# Work item
Update the records below by changing "scatter plot" to "scatter chart" and leaving everything else as it is. Omit the pictures from your answer.

# Records shown
* * * * *

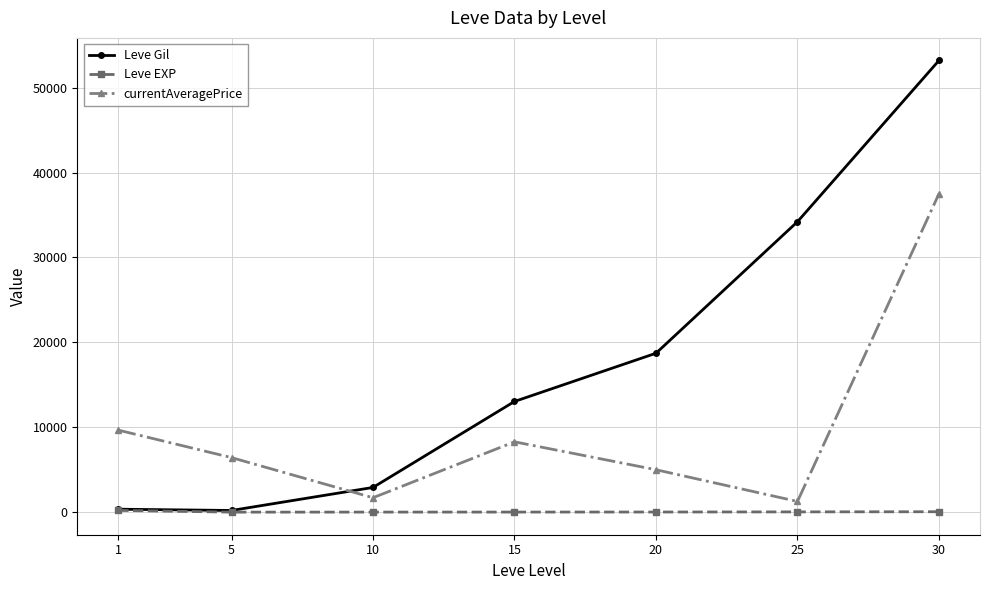

What is the spread (max minus min) of values at 25?

34178.0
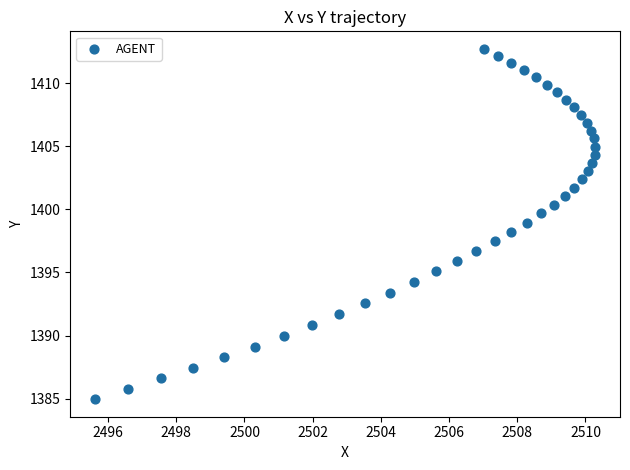

What is the range of X values (max minus min)?

14.7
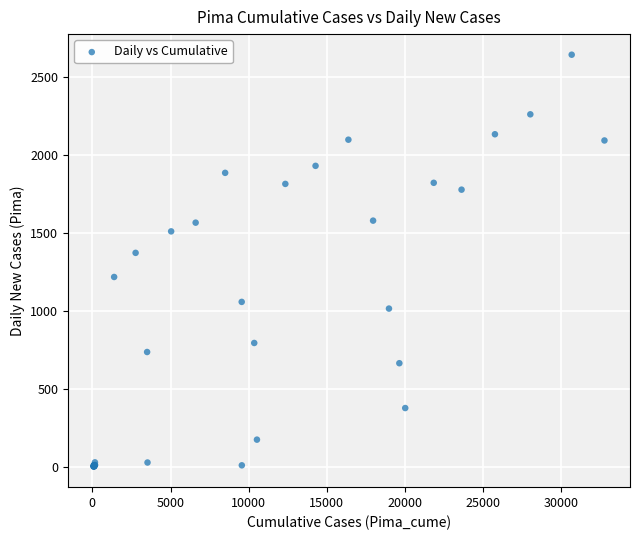

What Y value in the scatter plot is closest to 1323?

1373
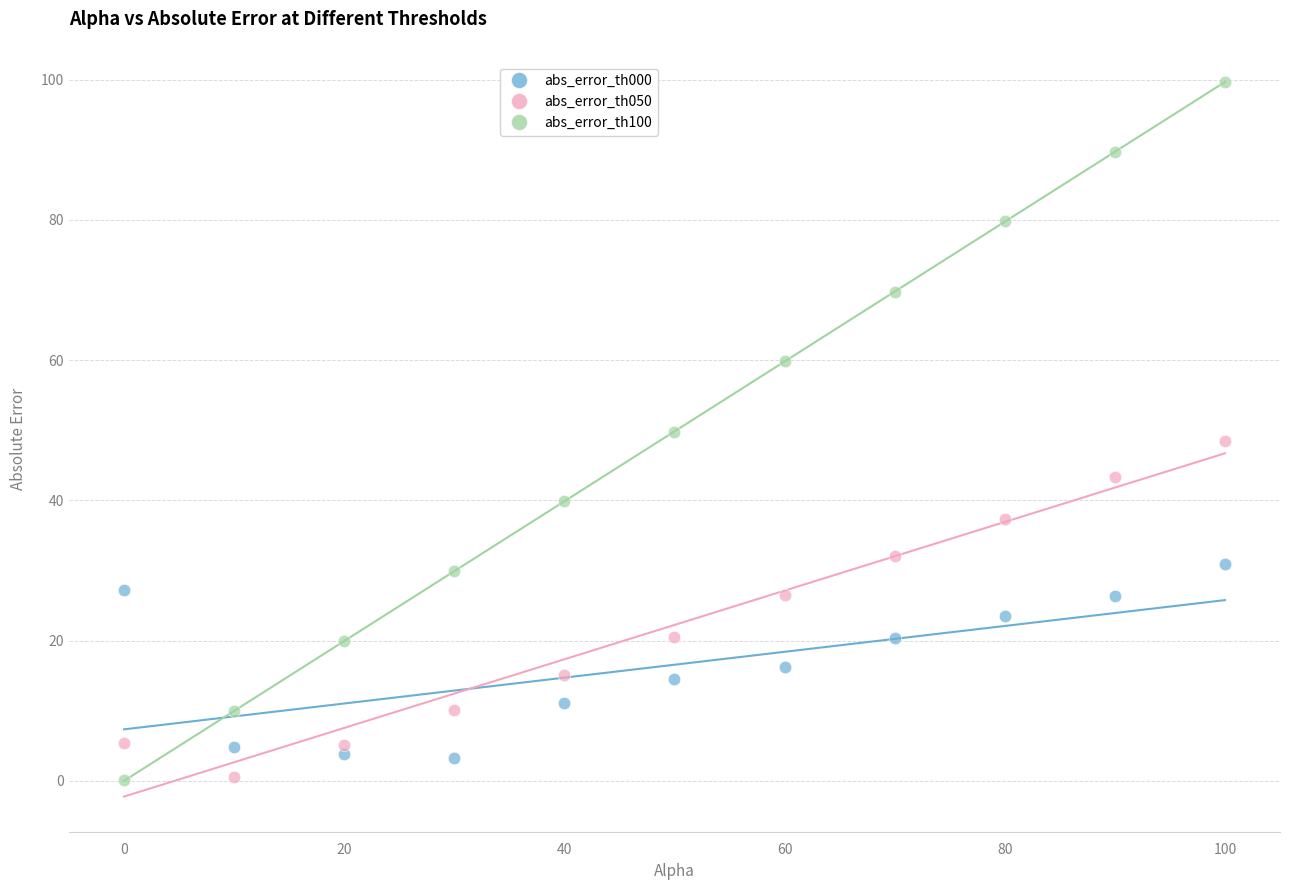

What is the X range (max minus min) for the scatter plot?

100.0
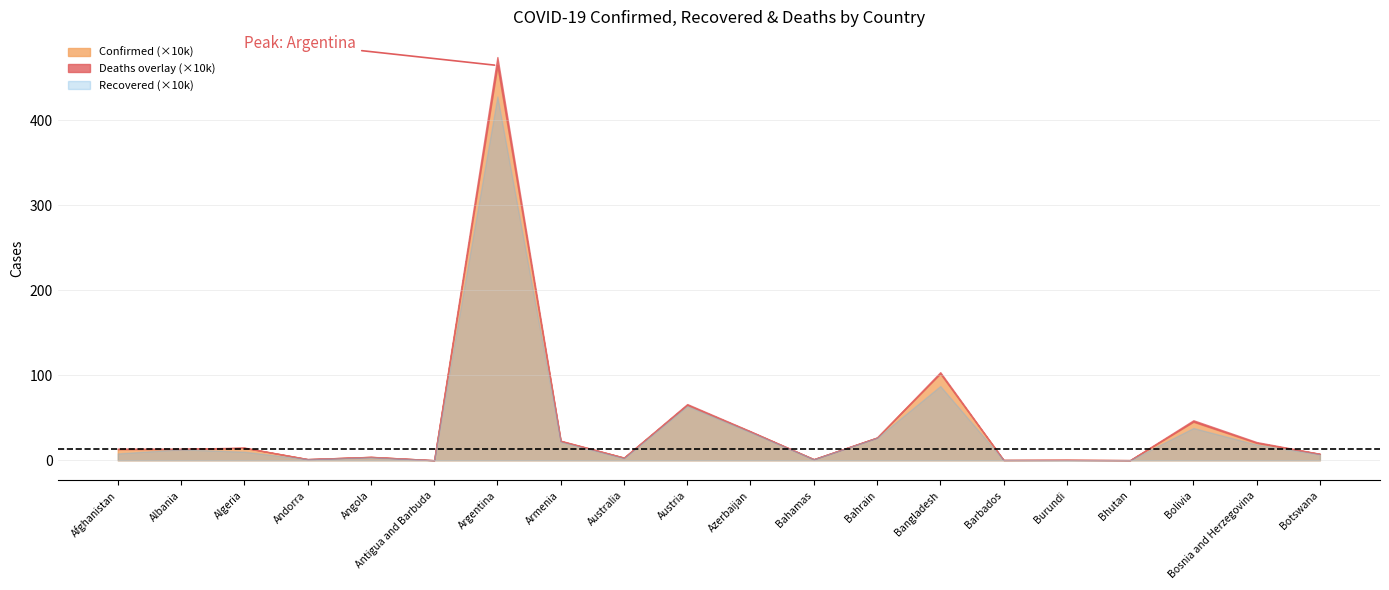

Reading left to right, extract all data points from this chart.

Confirmed: Afghanistan=131586	Albania=132592	Algeria=146064	Andorra=14075	Angola=39958	Antigua and Barbuda=1266	Argentina=4647948	Armenia=226459	Australia=31221	Austria=651612	Azerbaijan=337254	Bahamas=13024	Bahrain=267212	Bangladesh=1021189	Barbados=4176	Burundi=5608	Bhutan=2275	Bolivia=454241	Bosnia and Herzegovina=205145	Botswana=75388
Recovered: Afghanistan=81077	Albania=130050	Algeria=101430	Andorra=13770	Angola=34327	Antigua and Barbuda=1222	Argentina=4282904	Armenia=217731	Australia=23892	Austria=638889	Azerbaijan=330762	Bahamas=11855	Bahrain=264687	Bangladesh=874501	Barbados=4036	Burundi=773	Bhutan=1973	Bolivia=380500	Bosnia and Herzegovina=184999	Botswana=69914
Deaths: Afghanistan=5561	Albania=2456	Algeria=3836	Andorra=127	Angola=935	Antigua and Barbuda=42	Argentina=98781	Armenia=4547	Australia=911	Austria=10723	Azerbaijan=4984	Bahamas=252	Bahrain=1377	Bangladesh=16419	Barbados=48	Burundi=8	Bhutan=1	Bolivia=17219	Bosnia and Herzegovina=9656	Botswana=1202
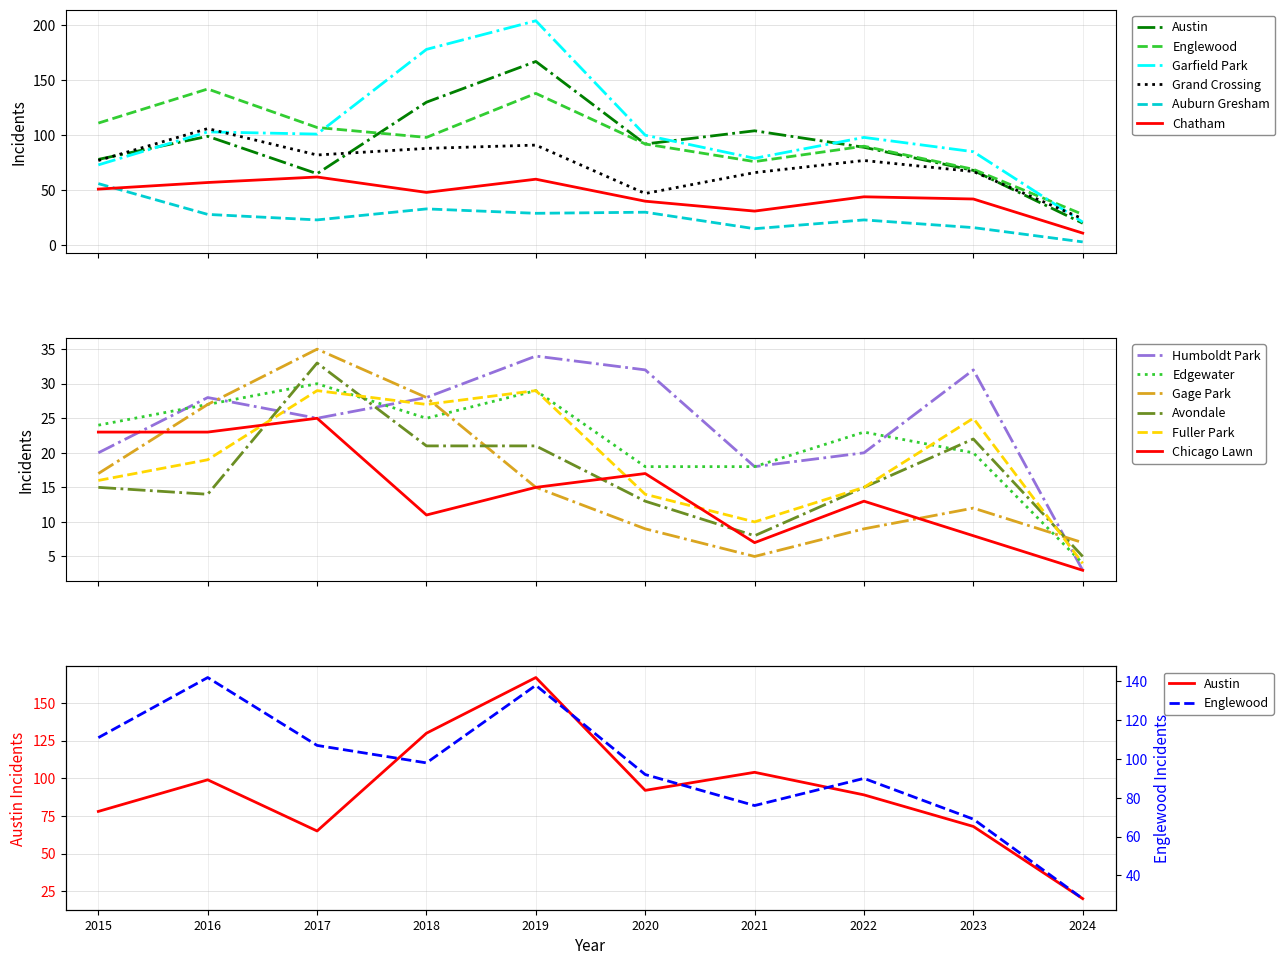

After their last crossing, which series has the higher values: Avondale or Humboldt Park?

Avondale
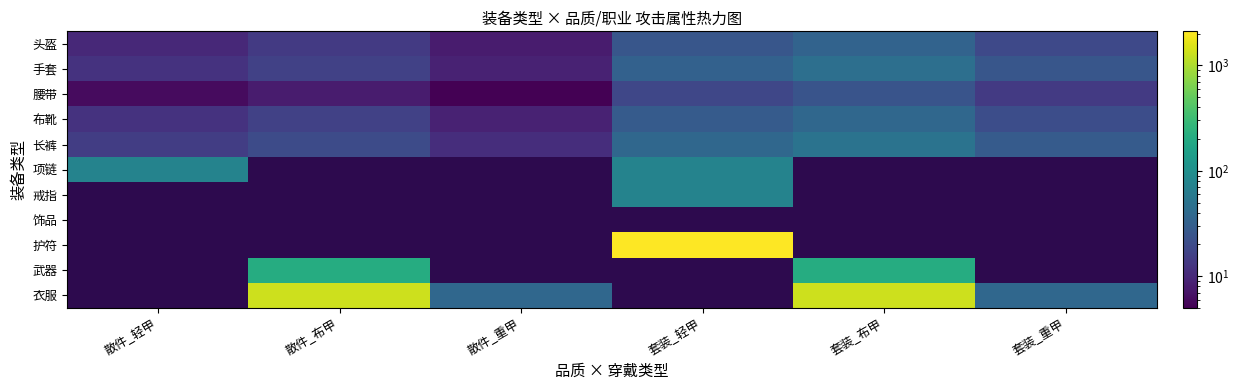

What is the difference between the 布靴 values at 套装_布甲 and 散件_轻甲?

26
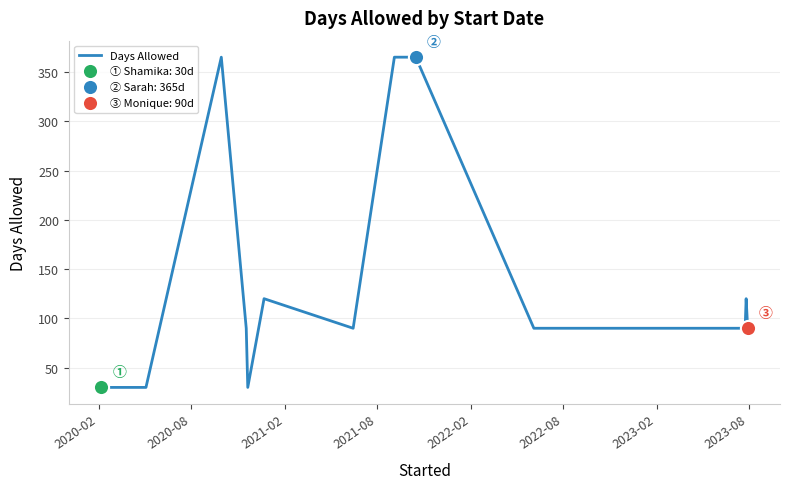

What is the smallest value displayed?

30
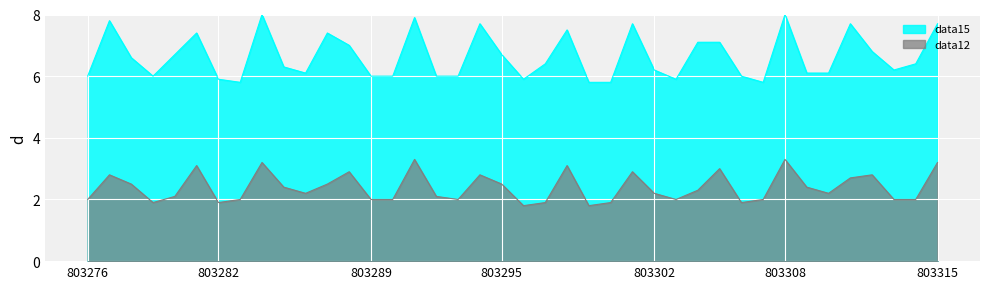

Read the data12 value at 803291.

3.3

* * * * *

# Final answer
What is the spread (max minus min) of values at 25?

34178.0

What is the range of X values (max minus min)?

14.7

What Y value in the scatter chart is closest to 1323?

1373

What is the X range (max minus min) for the scatter chart?

100.0

Reading left to right, extract all data points from this chart.

Confirmed: Afghanistan=131586	Albania=132592	Algeria=146064	Andorra=14075	Angola=39958	Antigua and Barbuda=1266	Argentina=4647948	Armenia=226459	Australia=31221	Austria=651612	Azerbaijan=337254	Bahamas=13024	Bahrain=267212	Bangladesh=1021189	Barbados=4176	Burundi=5608	Bhutan=2275	Bolivia=454241	Bosnia and Herzegovina=205145	Botswana=75388
Recovered: Afghanistan=81077	Albania=130050	Algeria=101430	Andorra=13770	Angola=34327	Antigua and Barbuda=1222	Argentina=4282904	Armenia=217731	Australia=23892	Austria=638889	Azerbaijan=330762	Bahamas=11855	Bahrain=264687	Bangladesh=874501	Barbados=4036	Burundi=773	Bhutan=1973	Bolivia=380500	Bosnia and Herzegovina=184999	Botswana=69914
Deaths: Afghanistan=5561	Albania=2456	Algeria=3836	Andorra=127	Angola=935	Antigua and Barbuda=42	Argentina=98781	Armenia=4547	Australia=911	Austria=10723	Azerbaijan=4984	Bahamas=252	Bahrain=1377	Bangladesh=16419	Barbados=48	Burundi=8	Bhutan=1	Bolivia=17219	Bosnia and Herzegovina=9656	Botswana=1202

After their last crossing, which series has the higher values: Avondale or Humboldt Park?

Avondale

What is the difference between the 布靴 values at 套装_布甲 and 散件_轻甲?

26

What is the smallest value displayed?

30

Read the data12 value at 803291.

3.3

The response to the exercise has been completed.